● What you have to do
What is needed here is an exact repetition of the records below, beginning at the line that has "- Scroll back" and stopping after the line that has "scroll(821, 439, down, 1)".

● Extracted records
----

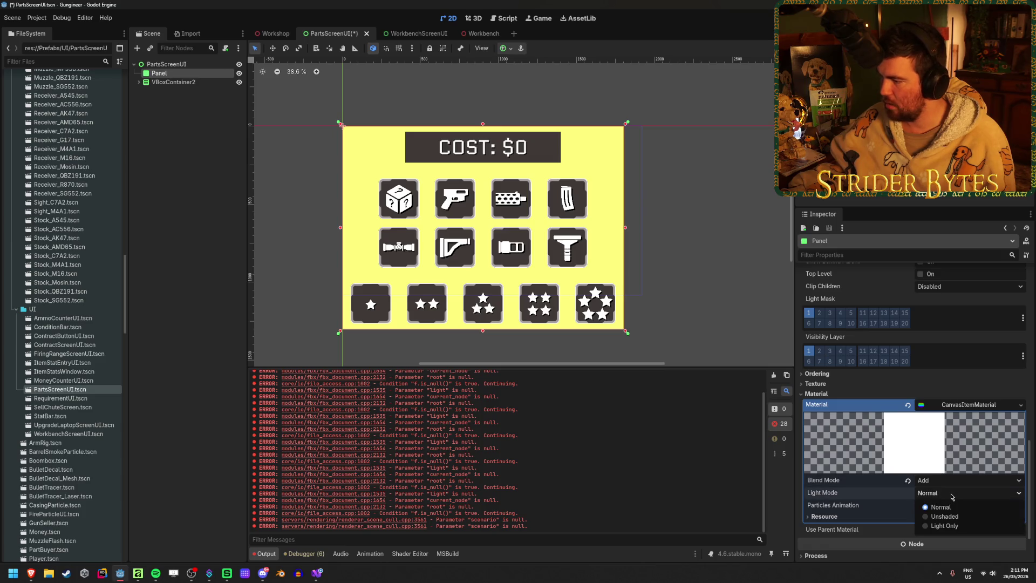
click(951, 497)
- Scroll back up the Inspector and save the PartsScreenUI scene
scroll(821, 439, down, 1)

----

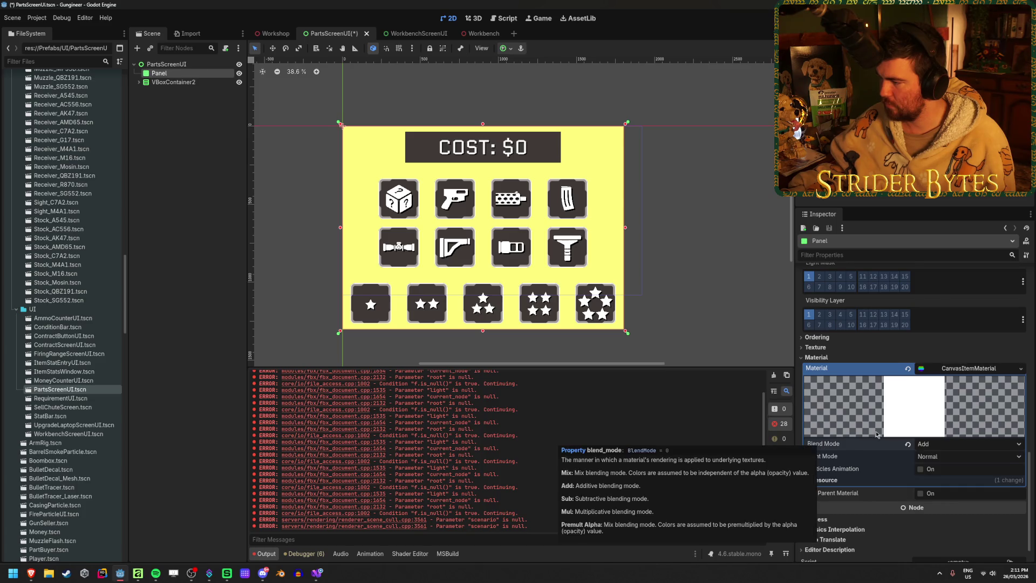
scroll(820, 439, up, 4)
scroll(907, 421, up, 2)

----

● Response to the exercise
- Scroll back up the Inspector and save the PartsScreenUI scene
scroll(821, 439, down, 1)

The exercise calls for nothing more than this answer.